Answer: A, C
A strict order is irreflexive and transitive. Let the relation $R$ is on $A = \begin{Bmatrix} 1, 2, 3 \end{Bmatrix}$
A: Every strict order is asymmetric: Let $R = \begin{Bmatrix}(1,2), (2, 3), (1,3) \end{Bmatrix}$. Now if I try to add an ordered pair $(2, 1)$ to make it symmetric then that forces me to include at least two more ordered pairs which are $(1, 1)$ and $(2,2)$ to keep it transitive but that disregards the irreflexive property.
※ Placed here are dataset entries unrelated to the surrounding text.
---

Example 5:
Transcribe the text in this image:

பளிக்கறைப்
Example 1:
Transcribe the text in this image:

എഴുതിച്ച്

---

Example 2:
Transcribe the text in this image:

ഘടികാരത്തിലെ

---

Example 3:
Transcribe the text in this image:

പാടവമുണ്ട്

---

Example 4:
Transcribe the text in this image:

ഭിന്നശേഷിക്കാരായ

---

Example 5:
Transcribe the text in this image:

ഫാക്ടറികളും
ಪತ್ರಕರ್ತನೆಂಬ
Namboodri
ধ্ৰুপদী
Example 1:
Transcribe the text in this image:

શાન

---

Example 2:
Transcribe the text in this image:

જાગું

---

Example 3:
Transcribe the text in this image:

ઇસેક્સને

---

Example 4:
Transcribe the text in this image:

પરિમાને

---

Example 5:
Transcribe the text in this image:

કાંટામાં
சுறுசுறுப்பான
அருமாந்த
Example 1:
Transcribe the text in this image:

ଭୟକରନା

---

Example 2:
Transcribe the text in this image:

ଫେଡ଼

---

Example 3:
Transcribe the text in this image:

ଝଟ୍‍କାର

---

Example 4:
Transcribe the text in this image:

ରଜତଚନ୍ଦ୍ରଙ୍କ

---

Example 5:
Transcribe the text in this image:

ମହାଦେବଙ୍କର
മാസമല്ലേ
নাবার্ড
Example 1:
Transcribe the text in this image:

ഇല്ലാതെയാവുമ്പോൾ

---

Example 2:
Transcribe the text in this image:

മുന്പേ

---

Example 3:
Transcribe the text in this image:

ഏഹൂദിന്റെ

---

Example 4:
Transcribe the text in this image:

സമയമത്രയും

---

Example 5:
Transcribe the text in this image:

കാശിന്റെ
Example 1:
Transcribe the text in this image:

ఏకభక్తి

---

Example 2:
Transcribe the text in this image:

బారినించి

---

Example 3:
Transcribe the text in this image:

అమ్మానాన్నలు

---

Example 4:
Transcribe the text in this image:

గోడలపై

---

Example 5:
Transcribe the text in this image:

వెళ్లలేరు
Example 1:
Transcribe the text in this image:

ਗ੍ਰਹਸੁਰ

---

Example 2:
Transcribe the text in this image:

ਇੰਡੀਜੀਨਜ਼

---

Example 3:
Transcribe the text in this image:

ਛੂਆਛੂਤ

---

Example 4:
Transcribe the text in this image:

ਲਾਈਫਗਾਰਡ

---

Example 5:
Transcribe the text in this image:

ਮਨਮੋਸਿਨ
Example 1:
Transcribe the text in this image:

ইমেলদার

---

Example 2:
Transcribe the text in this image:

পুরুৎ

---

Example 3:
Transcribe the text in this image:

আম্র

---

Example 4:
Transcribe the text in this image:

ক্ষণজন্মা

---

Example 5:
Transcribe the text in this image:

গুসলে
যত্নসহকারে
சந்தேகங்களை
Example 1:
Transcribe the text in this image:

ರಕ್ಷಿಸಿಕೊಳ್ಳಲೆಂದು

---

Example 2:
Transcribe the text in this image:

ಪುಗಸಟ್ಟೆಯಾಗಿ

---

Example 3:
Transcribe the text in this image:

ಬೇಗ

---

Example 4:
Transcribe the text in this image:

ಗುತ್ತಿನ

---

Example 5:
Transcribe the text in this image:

So that is true.
B: Every strict order is a total order relation: A total ordered relation (and even the partial order relation for that matter) must have the following three properties:
- Reflexive
- Antisymmetric
- Transitive
Since a strict order is irreflexive, it can NEVER be a TOR.
C: Every strict order is antisymmetric: $\forall a,b \in A \begin{pmatrix} (a, b) \in R \Lambda (b,a) \in R => a=b \end{pmatrix}$
This is Vacuously true as both $(a, b)$ and $(b, a)$ together never belongs to $R$. So the antecedent is false making this implication true.
D: Every relation which is both Irreflexive and Asymmetric is in strict order: Let $R = \begin{Bmatrix}(1,2), (2, 3)\end{Bmatrix}$. It is both irreflexive and asymmetric but not strict ordered because it is not transitive.